On appeal, appellant contends (1) that proof of his guilt was insufficient in law; (2) that a jury finding that he knowingly received stolen goods was contrary to the weight of evidence; (3) that the prosecutor improperly adduced proof of misconduct (false bill of sale furnished by appellant for a stolen rifle) unrelated to the crime charged; (4) that the prosecutor improperly referred to appellant's failure to take the stand; and (5) that the prosecutor insinuated that he was being accused by defense counsel of suborning perjury.
At the trial, the Government introduced evidence that tended to show that two United States Army soldiers agreed to steal ammunition from Fort Dix; that on the particular day in question one of them, Allan P. Goldstein, picked up the ammunition in his car from a wooded area (where the other had deposited it earlier) and transported it to appellant's gun shop; that appellant knew that he was dealing with a soldier; that in consideration for the ammunition appellant gave Goldstein a $60 check and a false receipt for a gun that Goldstein had stolen from the Army; and that the value of the ammunition was well in excess of $100. This evidence was sufficient to support the necessary inferences that the jury must have drawn in returning its verdict, namely, that the ammunition purchased by appellant was in fact stolen from the United States Government and that appellant was aware of its stolen nature.

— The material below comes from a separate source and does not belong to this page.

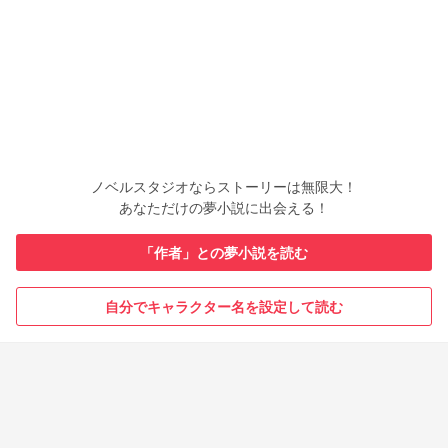
ノベルスタジオならストーリーは無限大！
あなただけの夢小説に出会える！
「作者」との夢小説を読む
自分でキャラクター名を設定して読む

The Government's witness Goldstein testified that appellant had given him a false bill of sale (receipt) for a rifle which Goldstein had stolen, to give a semblance of legitimate ownership thereof by Goldstein. Now on appeal appellant's counsel regards admission of this paper as proof of a crime 'unconnected to the charges properly before the jury.' The receipt, however, was given as consideration for the stolen ammunition, and was therefore connected to the crime with which Weisman was charged. Moreover, appellant's trial counsel on the trial had specifically said, 'I have no objection to the receipt of this (the fictitious bill of sale) * * *.' Under these circumstances, the receipt of the evidence cannot be challenged for the first time on appeal.
In his opening statement to the jury, appellant's counsel gave a rather detailed preview of his prospective proof including appellant's lack of knowledge that the ammunition was stolen. However, appellant did not take the stand. In summation, the prosecutor read to the jury those portions of the opening relating to this proposed but unpresented proof. Appellant construes this summation as commenting on appellant's failure to take the stand. Whatever effect the prosecutor's summation may have had on the jury mind must have been dispelled (if the assumption that the jury follows the judge's instructions still holds) by the court's charge that appellant was not required to testify and that 'in no respect may the fact that the defendant has not testified enter into your deliberations, nor may you draw any adverse inference against him by reason of his failure to take the stand or call witnesses.' Furthermore, no objection was taken to the prosecutor's summation.
The charge that the prosecutor wrongfully insinuated that he was being accused by the defense counsel of using a 'fabricated story' is without merit.